Texto de leitura
---

Foi São Tomás de Aquino quem relacionou os sete pecados chamados capitais: orgulho, gula, avareza, luxúria, preguiça, inveja, raiva. E são capitais porque deles nascem outros e outros e outros. São Tomás, na sua Suma Teológica explica que a grande característica desses pecados não é sua gravidade, mas “é que eles são extremamente desejáveis, tanto que por eles um homem comete muitos outros pecados”.

A cada vício, os sábios teólogos fizeram corresponder uma virtude. No caso da gula, é a temperança ou a moderação. A gula é nossa incapacidade de praticar a moderação, é comer ou beber muito além do humanamente razoável. A palavra vem do latim gluttire, que quer dizer, engolir. A ênfase aqui é no excesso.

---

Segmento de dados
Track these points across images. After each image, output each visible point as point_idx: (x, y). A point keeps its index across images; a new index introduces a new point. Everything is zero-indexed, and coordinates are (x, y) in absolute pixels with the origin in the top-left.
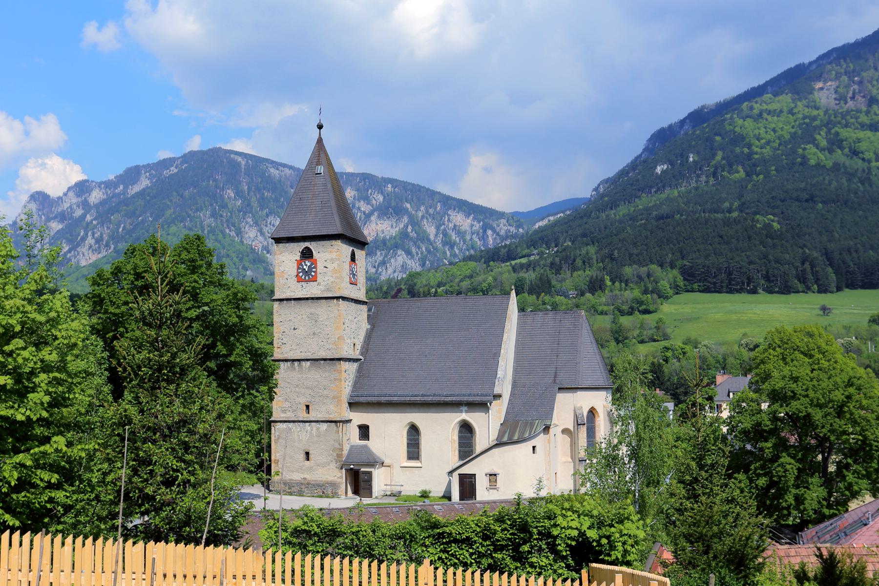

---

Trabalho solicitado
Transcreva sem alterações o trecho do texto de leitura que começa em "Foi São Tomás" e segue até "é no excesso.". A listagem provém de uma fonte distinta da do texto de leitura.

Resultado da tarefa
Foi São Tomás de Aquino quem relacionou os sete pecados chamados capitais: orgulho, gula, avareza, luxúria, preguiça, inveja, raiva. E são capitais porque deles nascem outros e outros e outros. São Tomás, na sua Suma Teológica explica que a grande característica desses pecados não é sua gravidade, mas “é que eles são extremamente desejáveis, tanto que por eles um homem comete muitos outros pecados”.

A cada vício, os sábios teólogos fizeram corresponder uma virtude. No caso da gula, é a temperança ou a moderação. A gula é nossa incapacidade de praticar a moderação, é comer ou beber muito além do humanamente razoável. A palavra vem do latim gluttire, que quer dizer, engolir. A ênfase aqui é no excesso.